- **Aim of the exercise**
Please copy out every one of the rows below word for word, keeping each line in its original order.

- **Data**
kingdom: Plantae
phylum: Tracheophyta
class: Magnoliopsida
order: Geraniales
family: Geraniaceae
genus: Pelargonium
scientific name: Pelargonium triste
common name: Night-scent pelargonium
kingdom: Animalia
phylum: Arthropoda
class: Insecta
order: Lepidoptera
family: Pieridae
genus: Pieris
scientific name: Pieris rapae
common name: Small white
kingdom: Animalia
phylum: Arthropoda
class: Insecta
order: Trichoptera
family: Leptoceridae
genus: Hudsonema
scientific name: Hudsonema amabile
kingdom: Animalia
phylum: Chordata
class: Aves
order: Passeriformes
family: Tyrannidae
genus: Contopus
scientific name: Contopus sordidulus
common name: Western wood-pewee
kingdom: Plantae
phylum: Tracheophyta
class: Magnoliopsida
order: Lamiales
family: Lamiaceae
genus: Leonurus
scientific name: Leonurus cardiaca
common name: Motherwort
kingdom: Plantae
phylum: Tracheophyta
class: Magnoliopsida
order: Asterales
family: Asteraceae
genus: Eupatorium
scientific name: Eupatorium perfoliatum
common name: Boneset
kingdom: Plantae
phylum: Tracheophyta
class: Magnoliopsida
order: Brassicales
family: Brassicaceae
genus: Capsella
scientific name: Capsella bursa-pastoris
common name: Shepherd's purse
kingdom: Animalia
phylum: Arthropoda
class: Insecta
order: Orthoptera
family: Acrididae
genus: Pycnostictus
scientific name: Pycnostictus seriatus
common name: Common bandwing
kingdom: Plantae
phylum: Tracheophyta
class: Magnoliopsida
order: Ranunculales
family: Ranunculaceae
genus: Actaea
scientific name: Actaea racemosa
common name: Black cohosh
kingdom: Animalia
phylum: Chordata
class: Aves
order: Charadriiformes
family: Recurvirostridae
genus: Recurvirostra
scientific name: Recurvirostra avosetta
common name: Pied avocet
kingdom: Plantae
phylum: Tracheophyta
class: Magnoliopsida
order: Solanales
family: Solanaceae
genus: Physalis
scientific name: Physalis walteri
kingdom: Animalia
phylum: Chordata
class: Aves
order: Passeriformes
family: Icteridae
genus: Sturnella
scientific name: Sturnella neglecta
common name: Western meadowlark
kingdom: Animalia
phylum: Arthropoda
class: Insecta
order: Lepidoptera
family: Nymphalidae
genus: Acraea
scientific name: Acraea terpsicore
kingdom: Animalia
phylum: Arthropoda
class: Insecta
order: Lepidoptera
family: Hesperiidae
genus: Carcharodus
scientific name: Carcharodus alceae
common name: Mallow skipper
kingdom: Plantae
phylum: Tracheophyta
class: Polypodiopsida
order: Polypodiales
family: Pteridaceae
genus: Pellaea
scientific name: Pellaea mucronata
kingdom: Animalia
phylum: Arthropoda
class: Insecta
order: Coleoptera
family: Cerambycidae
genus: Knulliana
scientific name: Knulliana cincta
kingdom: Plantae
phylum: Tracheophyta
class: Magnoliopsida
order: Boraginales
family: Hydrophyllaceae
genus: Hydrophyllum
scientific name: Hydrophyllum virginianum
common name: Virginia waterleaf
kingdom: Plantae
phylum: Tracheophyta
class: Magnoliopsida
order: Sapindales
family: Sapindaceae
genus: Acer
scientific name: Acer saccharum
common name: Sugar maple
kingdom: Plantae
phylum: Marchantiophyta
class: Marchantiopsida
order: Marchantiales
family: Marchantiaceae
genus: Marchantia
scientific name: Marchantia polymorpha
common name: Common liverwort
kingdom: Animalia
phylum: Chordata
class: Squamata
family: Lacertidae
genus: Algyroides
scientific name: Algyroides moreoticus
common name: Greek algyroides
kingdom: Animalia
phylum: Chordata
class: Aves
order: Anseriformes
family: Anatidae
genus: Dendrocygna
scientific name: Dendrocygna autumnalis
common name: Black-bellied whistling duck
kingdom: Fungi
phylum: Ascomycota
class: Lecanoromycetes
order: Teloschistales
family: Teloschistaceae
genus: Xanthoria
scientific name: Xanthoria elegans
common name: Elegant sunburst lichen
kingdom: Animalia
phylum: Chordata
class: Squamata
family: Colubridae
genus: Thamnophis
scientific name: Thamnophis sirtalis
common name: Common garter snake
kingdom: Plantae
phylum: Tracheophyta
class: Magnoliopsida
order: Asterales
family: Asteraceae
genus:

- **Expected answer**
kingdom: Plantae
phylum: Tracheophyta
class: Magnoliopsida
order: Geraniales
family: Geraniaceae
genus: Pelargonium
scientific name: Pelargonium triste
common name: Night-scent pelargonium
kingdom: Animalia
phylum: Arthropoda
class: Insecta
order: Lepidoptera
family: Pieridae
genus: Pieris
scientific name: Pieris rapae
common name: Small white
kingdom: Animalia
phylum: Arthropoda
class: Insecta
order: Trichoptera
family: Leptoceridae
genus: Hudsonema
scientific name: Hudsonema amabile
kingdom: Animalia
phylum: Chordata
class: Aves
order: Passeriformes
family: Tyrannidae
genus: Contopus
scientific name: Contopus sordidulus
common name: Western wood-pewee
kingdom: Plantae
phylum: Tracheophyta
class: Magnoliopsida
order: Lamiales
family: Lamiaceae
genus: Leonurus
scientific name: Leonurus cardiaca
common name: Motherwort
kingdom: Plantae
phylum: Tracheophyta
class: Magnoliopsida
order: Asterales
family: Asteraceae
genus: Eupatorium
scientific name: Eupatorium perfoliatum
common name: Boneset
kingdom: Plantae
phylum: Tracheophyta
class: Magnoliopsida
order: Brassicales
family: Brassicaceae
genus: Capsella
scientific name: Capsella bursa-pastoris
common name: Shepherd's purse
kingdom: Animalia
phylum: Arthropoda
class: Insecta
order: Orthoptera
family: Acrididae
genus: Pycnostictus
scientific name: Pycnostictus seriatus
common name: Common bandwing
kingdom: Plantae
phylum: Tracheophyta
class: Magnoliopsida
order: Ranunculales
family: Ranunculaceae
genus: Actaea
scientific name: Actaea racemosa
common name: Black cohosh
kingdom: Animalia
phylum: Chordata
class: Aves
order: Charadriiformes
family: Recurvirostridae
genus: Recurvirostra
scientific name: Recurvirostra avosetta
common name: Pied avocet
kingdom: Plantae
phylum: Tracheophyta
class: Magnoliopsida
order: Solanales
family: Solanaceae
genus: Physalis
scientific name: Physalis walteri
kingdom: Animalia
phylum: Chordata
class: Aves
order: Passeriformes
family: Icteridae
genus: Sturnella
scientific name: Sturnella neglecta
common name: Western meadowlark
kingdom: Animalia
phylum: Arthropoda
class: Insecta
order: Lepidoptera
family: Nymphalidae
genus: Acraea
scientific name: Acraea terpsicore
kingdom: Animalia
phylum: Arthropoda
class: Insecta
order: Lepidoptera
family: Hesperiidae
genus: Carcharodus
scientific name: Carcharodus alceae
common name: Mallow skipper
kingdom: Plantae
phylum: Tracheophyta
class: Polypodiopsida
order: Polypodiales
family: Pteridaceae
genus: Pellaea
scientific name: Pellaea mucronata
kingdom: Animalia
phylum: Arthropoda
class: Insecta
order: Coleoptera
family: Cerambycidae
genus: Knulliana
scientific name: Knulliana cincta
kingdom: Plantae
phylum: Tracheophyta
class: Magnoliopsida
order: Boraginales
family: Hydrophyllaceae
genus: Hydrophyllum
scientific name: Hydrophyllum virginianum
common name: Virginia waterleaf
kingdom: Plantae
phylum: Tracheophyta
class: Magnoliopsida
order: Sapindales
family: Sapindaceae
genus: Acer
scientific name: Acer saccharum
common name: Sugar maple
kingdom: Plantae
phylum: Marchantiophyta
class: Marchantiopsida
order: Marchantiales
family: Marchantiaceae
genus: Marchantia
scientific name: Marchantia polymorpha
common name: Common liverwort
kingdom: Animalia
phylum: Chordata
class: Squamata
family: Lacertidae
genus: Algyroides
scientific name: Algyroides moreoticus
common name: Greek algyroides
kingdom: Animalia
phylum: Chordata
class: Aves
order: Anseriformes
family: Anatidae
genus: Dendrocygna
scientific name: Dendrocygna autumnalis
common name: Black-bellied whistling duck
kingdom: Fungi
phylum: Ascomycota
class: Lecanoromycetes
order: Teloschistales
family: Teloschistaceae
genus: Xanthoria
scientific name: Xanthoria elegans
common name: Elegant sunburst lichen
kingdom: Animalia
phylum: Chordata
class: Squamata
family: Colubridae
genus: Thamnophis
scientific name: Thamnophis sirtalis
common name: Common garter snake
kingdom: Plantae
phylum: Tracheophyta
class: Magnoliopsida
order: Asterales
family: Asteraceae
genus:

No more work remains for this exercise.